What to expect from a Medical Writer?

As medical terminology and scientific data are the basic input for any medical writing project, we believe that a medical writer should have a biomedical or life science university degree at a minimum. A medical writer can not be a specialist in one type of medical field but should be capable of understanding the fundamental concept of any area of medicine. Also, the interpretation of scientific data and statistical output is critical to be able to draw accurate conclusions.

Regulations and guidelines dictate the structure and content of many required documents, hence, the medical writer should know their way around and thoroughly understand these requirements, as well as have a good knowledge of the development process of medicinal products and medical devices.

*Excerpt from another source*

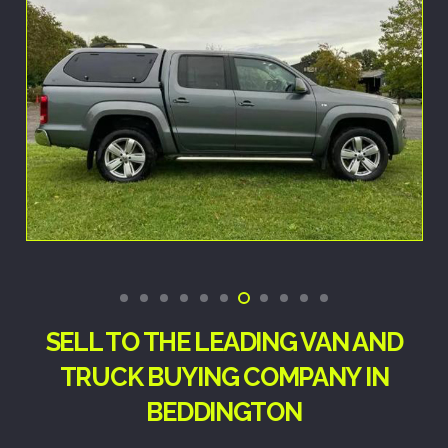
SELL TO THE LEADING VAN AND
TRUCK BUYING COMPANY IN
BEDDINGTON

But the capacity to write is ever so crucial, as it is the medical writer’s responsibility to produce grammatically accurate and technical documents in the scientific language that is appropriate for the specific audience. English is accepted as the standard language for medical writing and it requires a high level of both reading and writing skills.

Authoring a document also requires sound experience with formatting and editing software to produce presentable scientific information that can be electronically distributed or printed.

How can QbD Clinical help you?

At QbD Clinical, we have a dedicated team of brilliant and experienced medical writers with a never-ending thirst for knowledge.

With the start of a new project, our medical writer consults the quality, regulatory, and medical affairs departments of QBD, performs online and offline research on the product and its medical field, involving clinical experts where needed, and starts the writing of the documents per the required regulations and guidelines.

As a manufacturer, your input is crucial, since you know your product best, and therefore, close collaboration brings the desirable results. Internal quality control and external review cycles will eventually result in a final document meeting the highest standards.